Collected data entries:
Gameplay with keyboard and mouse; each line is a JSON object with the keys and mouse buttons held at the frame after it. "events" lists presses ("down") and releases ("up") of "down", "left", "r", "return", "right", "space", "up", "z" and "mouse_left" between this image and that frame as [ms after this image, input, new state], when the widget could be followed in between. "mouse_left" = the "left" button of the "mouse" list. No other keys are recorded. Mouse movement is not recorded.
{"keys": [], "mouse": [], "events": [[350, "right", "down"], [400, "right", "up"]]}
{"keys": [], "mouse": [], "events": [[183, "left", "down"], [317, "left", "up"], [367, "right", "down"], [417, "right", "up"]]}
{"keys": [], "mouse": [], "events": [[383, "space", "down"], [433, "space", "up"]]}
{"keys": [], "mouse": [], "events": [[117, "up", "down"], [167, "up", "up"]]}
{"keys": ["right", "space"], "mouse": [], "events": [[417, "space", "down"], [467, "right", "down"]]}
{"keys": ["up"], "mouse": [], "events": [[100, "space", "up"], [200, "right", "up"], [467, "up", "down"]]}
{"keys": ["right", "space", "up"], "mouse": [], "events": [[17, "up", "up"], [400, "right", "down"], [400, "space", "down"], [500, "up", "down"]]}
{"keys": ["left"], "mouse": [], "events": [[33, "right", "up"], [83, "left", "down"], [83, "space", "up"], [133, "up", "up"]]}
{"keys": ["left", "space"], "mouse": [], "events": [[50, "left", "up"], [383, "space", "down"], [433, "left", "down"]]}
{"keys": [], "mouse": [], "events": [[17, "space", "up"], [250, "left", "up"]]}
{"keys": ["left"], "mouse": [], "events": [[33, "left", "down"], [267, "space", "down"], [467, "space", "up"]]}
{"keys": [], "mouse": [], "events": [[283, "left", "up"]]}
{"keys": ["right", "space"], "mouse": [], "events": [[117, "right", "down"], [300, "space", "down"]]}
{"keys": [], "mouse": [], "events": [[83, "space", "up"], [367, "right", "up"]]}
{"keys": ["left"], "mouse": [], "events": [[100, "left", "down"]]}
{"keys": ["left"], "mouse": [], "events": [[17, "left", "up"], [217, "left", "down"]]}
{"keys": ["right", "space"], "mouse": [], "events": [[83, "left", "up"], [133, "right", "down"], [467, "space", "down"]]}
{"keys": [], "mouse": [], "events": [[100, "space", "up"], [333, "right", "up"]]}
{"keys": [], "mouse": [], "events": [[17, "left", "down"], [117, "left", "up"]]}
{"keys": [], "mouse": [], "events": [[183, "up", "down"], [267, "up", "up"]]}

PROBLEM DETAILS: What is needed is a full, exact copy of the records.

OUTPUT:
Gameplay with keyboard and mouse; each line is a JSON object with the keys and mouse buttons held at the frame after it. "events" lists presses ("down") and releases ("up") of "down", "left", "r", "return", "right", "space", "up", "z" and "mouse_left" between this image and that frame as [ms after this image, input, new state], when the widget could be followed in between. "mouse_left" = the "left" button of the "mouse" list. No other keys are recorded. Mouse movement is not recorded.
{"keys": [], "mouse": [], "events": [[350, "right", "down"], [400, "right", "up"]]}
{"keys": [], "mouse": [], "events": [[183, "left", "down"], [317, "left", "up"], [367, "right", "down"], [417, "right", "up"]]}
{"keys": [], "mouse": [], "events": [[383, "space", "down"], [433, "space", "up"]]}
{"keys": [], "mouse": [], "events": [[117, "up", "down"], [167, "up", "up"]]}
{"keys": ["right", "space"], "mouse": [], "events": [[417, "space", "down"], [467, "right", "down"]]}
{"keys": ["up"], "mouse": [], "events": [[100, "space", "up"], [200, "right", "up"], [467, "up", "down"]]}
{"keys": ["right", "space", "up"], "mouse": [], "events": [[17, "up", "up"], [400, "right", "down"], [400, "space", "down"], [500, "up", "down"]]}
{"keys": ["left"], "mouse": [], "events": [[33, "right", "up"], [83, "left", "down"], [83, "space", "up"], [133, "up", "up"]]}
{"keys": ["left", "space"], "mouse": [], "events": [[50, "left", "up"], [383, "space", "down"], [433, "left", "down"]]}
{"keys": [], "mouse": [], "events": [[17, "space", "up"], [250, "left", "up"]]}
{"keys": ["left"], "mouse": [], "events": [[33, "left", "down"], [267, "space", "down"], [467, "space", "up"]]}
{"keys": [], "mouse": [], "events": [[283, "left", "up"]]}
{"keys": ["right", "space"], "mouse": [], "events": [[117, "right", "down"], [300, "space", "down"]]}
{"keys": [], "mouse": [], "events": [[83, "space", "up"], [367, "right", "up"]]}
{"keys": ["left"], "mouse": [], "events": [[100, "left", "down"]]}
{"keys": ["left"], "mouse": [], "events": [[17, "left", "up"], [217, "left", "down"]]}
{"keys": ["right", "space"], "mouse": [], "events": [[83, "left", "up"], [133, "right", "down"], [467, "space", "down"]]}
{"keys": [], "mouse": [], "events": [[100, "space", "up"], [333, "right", "up"]]}
{"keys": [], "mouse": [], "events": [[17, "left", "down"], [117, "left", "up"]]}
{"keys": [], "mouse": [], "events": [[183, "up", "down"], [267, "up", "up"]]}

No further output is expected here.